Cette structure rend la fin plus douloureuse qu’un dénouement pessimiste immédiat. Le public doit d’abord accepter l’espoir avant de découvrir qu’il vient de participer au fantasme du personnage.

Lors d’une autre interview, le réalisateur expliquait qu’il aurait été très facile de terminer sur une note optimiste, mais qu’il aurait alors eu l’impression de décorer artificiellement la réalité. Pour lui, la noirceur du dernier mouvement représentait simplement une forme d’honnêteté.

Ki-woo achètera-t-il donc un jour la maison ?

Tout ce que Bong Joon-ho a expliqué depuis la sortie du film conduit à la même réponse : très probablement non.

La séquence où il devient propriétaire est une projection mentale. Le retour au semi-sous-sol est le présent réel. Le calcul des 547 ans souligne volontairement l’absurdité économique de son projet, et le réalisateur a explicitement indiqué qu’il considérait cet espoir comme impossible à concrétiser.

Cela ne signifie pas que Ki-woo cessera forcément d’essayer.

C’est peut-être même la partie la plus triste de la conclusion.

Il a besoin de ce plan parce qu’il représente la seule manière qu’il puisse imaginer pour revoir son père autrement qu’à travers un message en morse. Son rêve n’est donc pas seulement celui d’une ascension sociale. Il est devenu une promesse faite à Ki-taek.

Le film peut être certain qu’elle n’aboutira probablement jamais tout en laissant Ki-woo croire qu’il doit la poursuivre.

Le vrai piège de la fin est de nous faire croire, nous aussi, au plan

C’est finalement ce qui rend les dernières minutes de Parasite aussi efficaces plusieurs années après sa sortie.

Le spectateur sait parfaitement ce que le film vient de raconter. Il a vu les différences de logement, les humiliations liées à l’odeur, l’inondation du quartier pauvre, les emplois précaires et le bunker caché sous la maison.

Malgré cela, lorsque Ki-woo annonce qu’il va devenir riche et acheter la propriété, une partie de nous veut encore croire que cette fois le plan fonctionnera.

Bong Joon-ho exploite cette attente pendant quelques secondes avant de revenir au semi-sous-sol.

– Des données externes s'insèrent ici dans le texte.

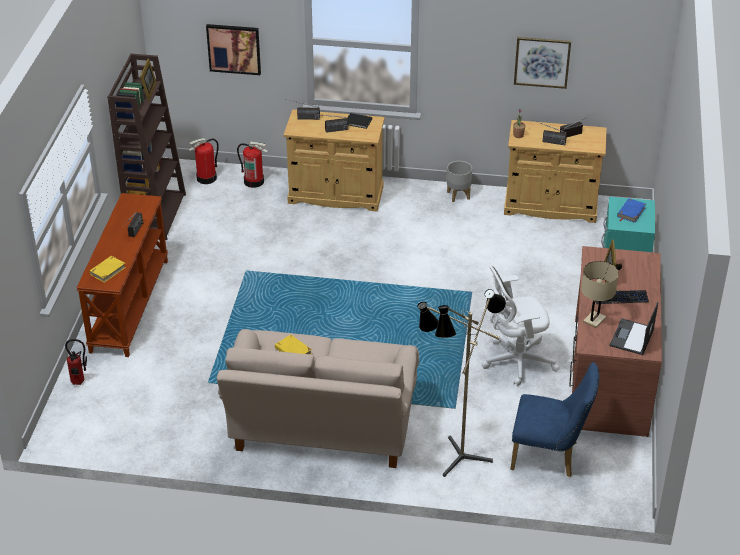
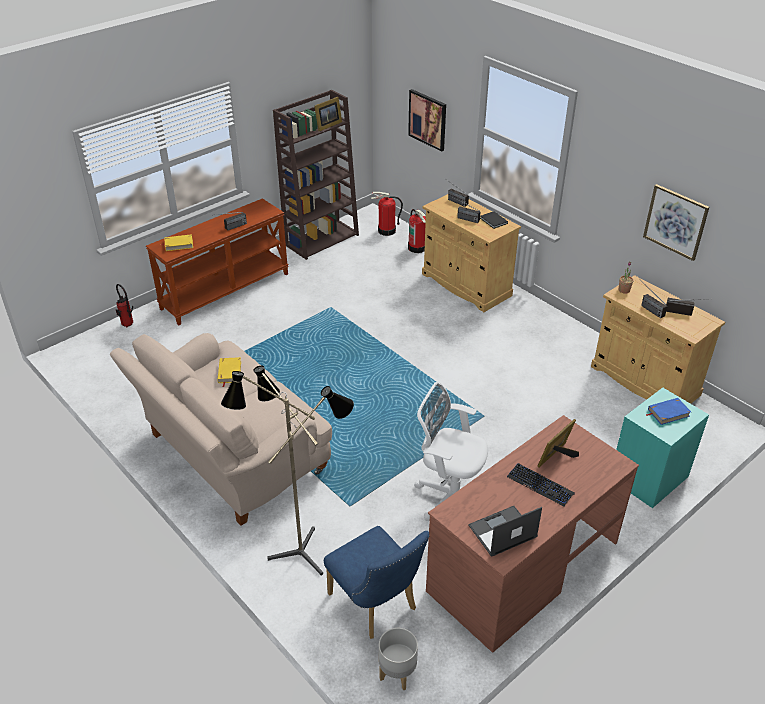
camera: 40 degrees right, 0 degrees up
grey planter [447,161,472,202] -> grey planter moved to [379,628,418,690]
beige table lamp [581,261,619,328] -> none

Ki-woo n’a pas encore remonté les escaliers. Ki-taek n’a pas quitté son bunker. Et la maison appartient toujours à quelqu’un qui dispose d’une richesse inaccessible à la famille Kim.

Le dernier plan n’annule donc pas simplement un happy end.

Il révèle pourquoi ce happy end était si séduisant malgré tout ce que le film venait de nous montrer.

Parasite commence avec une famille qui cherche un signal Wi-Fi depuis un logement à moitié enterré. Il se termine avec son fils au même endroit, essayant cette fois de construire mentalement un chemin jusqu’à une maison située bien au-dessus de lui.

Pendant quelques instants, il croit pouvoir franchir cette distance par son travail.

Bong Joon-ho redescend alors la caméra.

Et c’est dans ce mouvement, beaucoup plus encore que dans la lettre de Ki-woo, que se trouve la véritable fin de Parasite.